佐賀県警は22日、定例会見を開き、昨年1年間の人身交通事故が前年より約13%減少したことを受け「取り締まりなどの対策に加え、関係機関や団体など県を挙げての取り組みが事故抑止につながった」と総括した。全体の半数近くを占める追突事故の防止に重点的に取り組むと強調した。

 昨年1年間の人身事故は前年を1018件下回る6765件で、死者は1人増の36人、負傷者は1445人減の8932人だった。追突は623件少ない3028件で、事故全体に占める割合は前年を2・1ポイント下回る44・8%だった。篠原和広交通部長は「追突事故を防げれば、重大事故の未然防止にもつながる。ドライバーは車間距離の確保や早めのライト点灯を」と改めて注意を喚起した。

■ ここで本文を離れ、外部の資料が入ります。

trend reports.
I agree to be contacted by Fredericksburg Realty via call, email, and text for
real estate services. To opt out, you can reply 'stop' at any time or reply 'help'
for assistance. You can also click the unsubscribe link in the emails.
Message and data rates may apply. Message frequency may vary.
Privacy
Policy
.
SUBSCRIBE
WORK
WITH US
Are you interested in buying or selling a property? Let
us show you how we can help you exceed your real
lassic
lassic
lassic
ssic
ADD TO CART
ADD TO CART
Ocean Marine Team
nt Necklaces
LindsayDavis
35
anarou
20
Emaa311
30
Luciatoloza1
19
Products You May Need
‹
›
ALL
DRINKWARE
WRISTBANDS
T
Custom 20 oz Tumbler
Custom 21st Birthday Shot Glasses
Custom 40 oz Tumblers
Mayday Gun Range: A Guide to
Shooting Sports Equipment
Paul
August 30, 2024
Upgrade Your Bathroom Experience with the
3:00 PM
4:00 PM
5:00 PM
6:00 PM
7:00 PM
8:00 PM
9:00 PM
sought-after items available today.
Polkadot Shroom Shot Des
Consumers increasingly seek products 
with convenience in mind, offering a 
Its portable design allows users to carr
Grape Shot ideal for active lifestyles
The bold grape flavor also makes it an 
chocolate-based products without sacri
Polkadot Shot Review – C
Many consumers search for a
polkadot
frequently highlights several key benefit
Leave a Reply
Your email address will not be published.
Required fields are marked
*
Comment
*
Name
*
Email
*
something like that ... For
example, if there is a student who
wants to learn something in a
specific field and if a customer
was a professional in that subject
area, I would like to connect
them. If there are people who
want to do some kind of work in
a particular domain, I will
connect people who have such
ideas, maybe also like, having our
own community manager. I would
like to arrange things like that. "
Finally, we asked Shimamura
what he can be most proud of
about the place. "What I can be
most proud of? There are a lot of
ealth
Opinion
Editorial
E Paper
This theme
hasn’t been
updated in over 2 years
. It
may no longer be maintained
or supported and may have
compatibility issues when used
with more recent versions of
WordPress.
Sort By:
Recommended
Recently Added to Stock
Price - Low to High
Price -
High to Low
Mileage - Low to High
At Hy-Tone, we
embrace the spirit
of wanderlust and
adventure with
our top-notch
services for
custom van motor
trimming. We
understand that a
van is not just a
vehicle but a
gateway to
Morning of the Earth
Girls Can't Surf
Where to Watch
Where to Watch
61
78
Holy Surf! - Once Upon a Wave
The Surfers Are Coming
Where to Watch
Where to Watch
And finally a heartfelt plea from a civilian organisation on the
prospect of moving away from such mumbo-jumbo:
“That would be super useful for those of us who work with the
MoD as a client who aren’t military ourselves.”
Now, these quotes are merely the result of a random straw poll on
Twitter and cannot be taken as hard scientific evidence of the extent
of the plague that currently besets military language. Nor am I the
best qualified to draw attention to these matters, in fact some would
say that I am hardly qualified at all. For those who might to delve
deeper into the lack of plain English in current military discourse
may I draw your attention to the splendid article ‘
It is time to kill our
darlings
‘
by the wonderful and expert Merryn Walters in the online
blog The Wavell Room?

 昨年の刑法犯の認知件数も説明し、総数は4331件で、このうち殺人などの凶悪事件が前年より47・8%少ない12件、強制わいせつなどの風俗犯は60・7%増の45件だった。

 時効を迎えていない過去の未解決の凶悪事件は59件に上り、内訳は殺人11件、強盗28件、放火17件、強制性交3件と説明した。

 養護老人ホームの入所者の胃ろう用カテーテル引き抜きを巡る事件では昨年12月、職員に無罪判決が言い渡された。松吉昭典生活安全部長は「証拠の評価に厳しい判断が下された。判決を真摯(しんし)に受け止め、今後の捜査の教訓としていきたい」と述べた。